Seven and a half months after Juan Ayuso made cycling history as the youngest-ever rider to take a podium finish in the Vuelta a España, the Spaniard makes a long-awaited return to racing at the Tour de Romandie.
Ayuso, 20, has had a very tough start to 2023, with a suspected neuralgia affecting a tendon in his lower leg making for a considerable delay on his season debut.
The Spaniard told MARCA (opens in new tab) on Tuesday that the injury is improving but is not yet definitively cured. However, the UAE Team Emirates rider will use the Tour de Romandie, where last year he finished fourth overall and won the best young rider classification, as a crucial test of his condition.
“I’m well, or I’m in the process of getting well,” he said, “the pain continues, but the doctors have told me there’s no harm in seeing how I go and that I can push things a little harder than before. Let’s see how each day goes by. We want to take things calmly.”
Ayuso said that the worst part of the recovery process had been “the uncertainty” and that a definitive diagnosis of the injury has yet to be made, although a nerve injury is the most likely option.

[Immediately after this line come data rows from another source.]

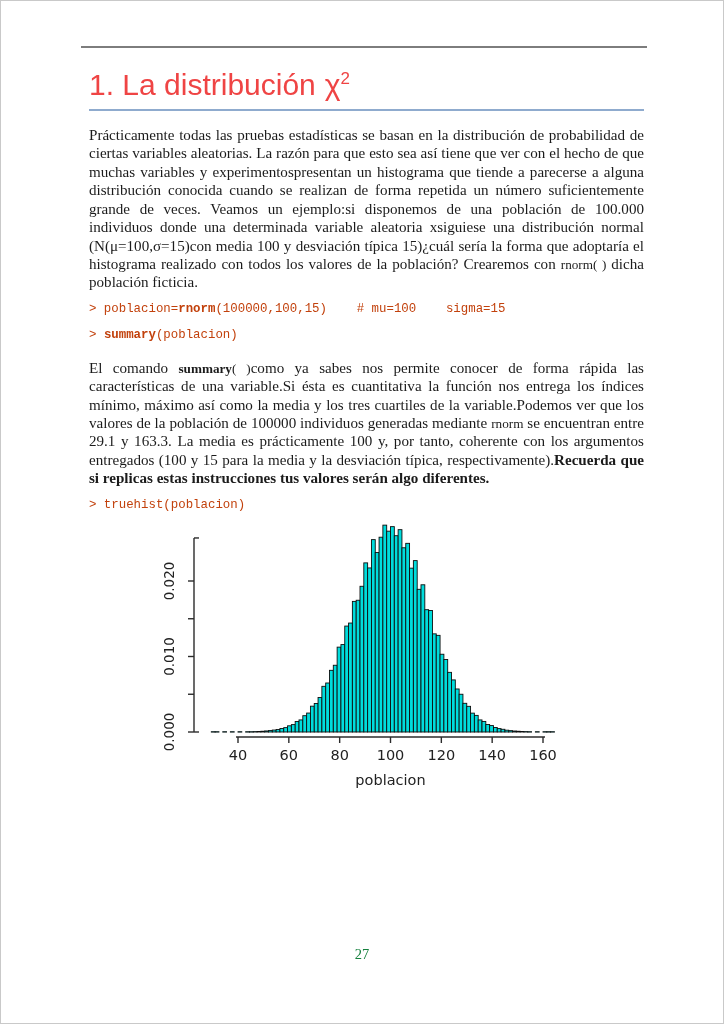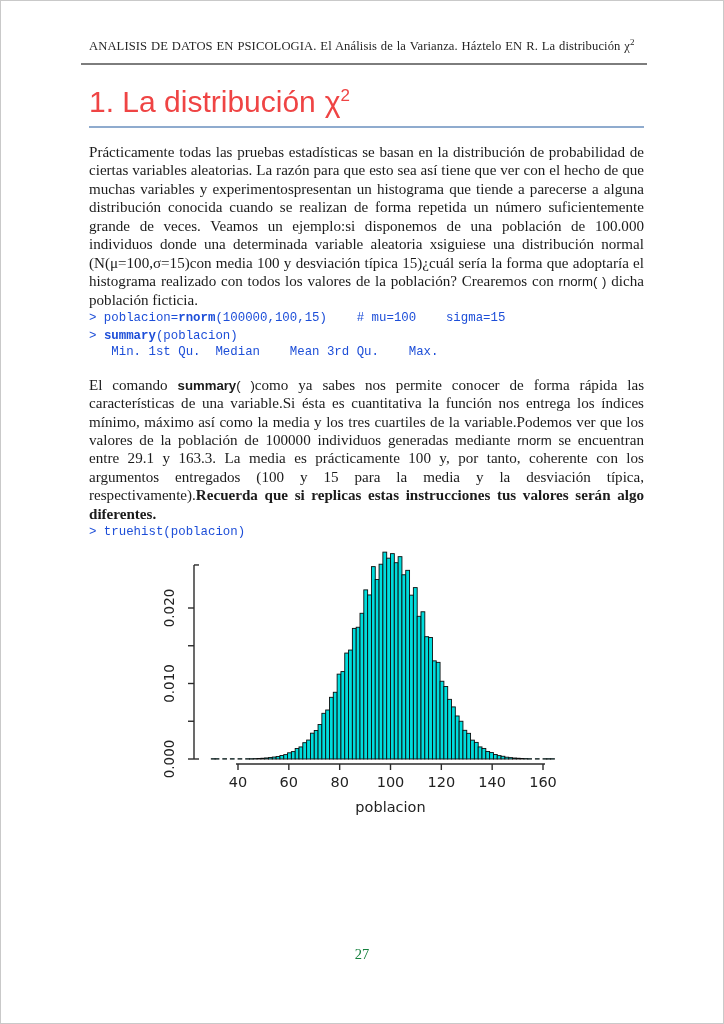--- a/index.html
+++ b/index.html
@@ -79,7 +79,6 @@
 
 <div class="content">
 
-  <div class="doc-header"><span>ANALISIS DE DATOS EN PSICOLOGIA. El  Análisis de la Varianza. Háztelo EN R.   La distribución </span><span class="chi">χ</span><sup>2</sup></div>
   <div class="header-rule"></div>
 
   <h1><span>1. La distribución</span><span class="chi">χ</span><sup>2</sup></h1>

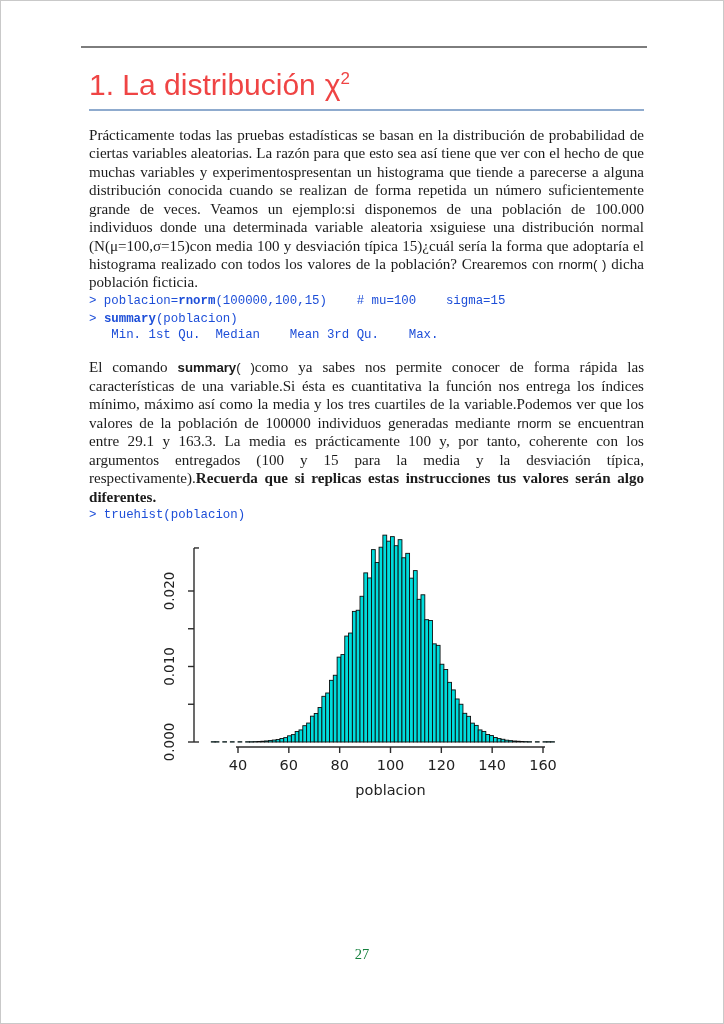--- a/index.html
+++ b/index.html
@@ -46,7 +46,7 @@
     line-height:1.225;
     text-align:justify;
   }
-  .body-par .mono{font-family:Liberation Sans, sans-serif;font-size:13.2px;}
+  .body-par .mono{font-family:Liberation Serif, serif;font-size:13.2px;}
   .bold{font-weight:bold;}
   .b{font-weight:bold;}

He also gave heartfelt thanks to team doctor Iñigo San Millan and Spanish medics Mikel Sánchez and Victor Moreno for their help in the recovery process.
“Every test we did, they all came out well, and that’s tough on your head,” he added. “The tests tell you everything is fine, but I couldn’t go out on the bike because of the pain. Fortunately, that’s all behind me. Let’s see how Romandie goes and if I can forget about it completely.”
Ayuso said that following the injury so closely over the last few months, had “perhaps made it a bigger problem that it really was. You’re spending the whole day wondering if it hurts. It’s been like an obsession.”
“I needed to switch off because these last few months have been very tough and I had to forget what has happened.”
Being in a race, he said, was exactly what he needed to do on a mental level so he could really get a firm grasp on his physical condition. After that, they would analyse in detail what the next step would be.
However, he recognised that as yet the exact nature of what is causing him so much pain is yet to be pinned down, although the fact that the more he trained, the less it hurt, suggested it was a neuralgic injury, affecting the sural nerve, and possibly the Achilles tendon.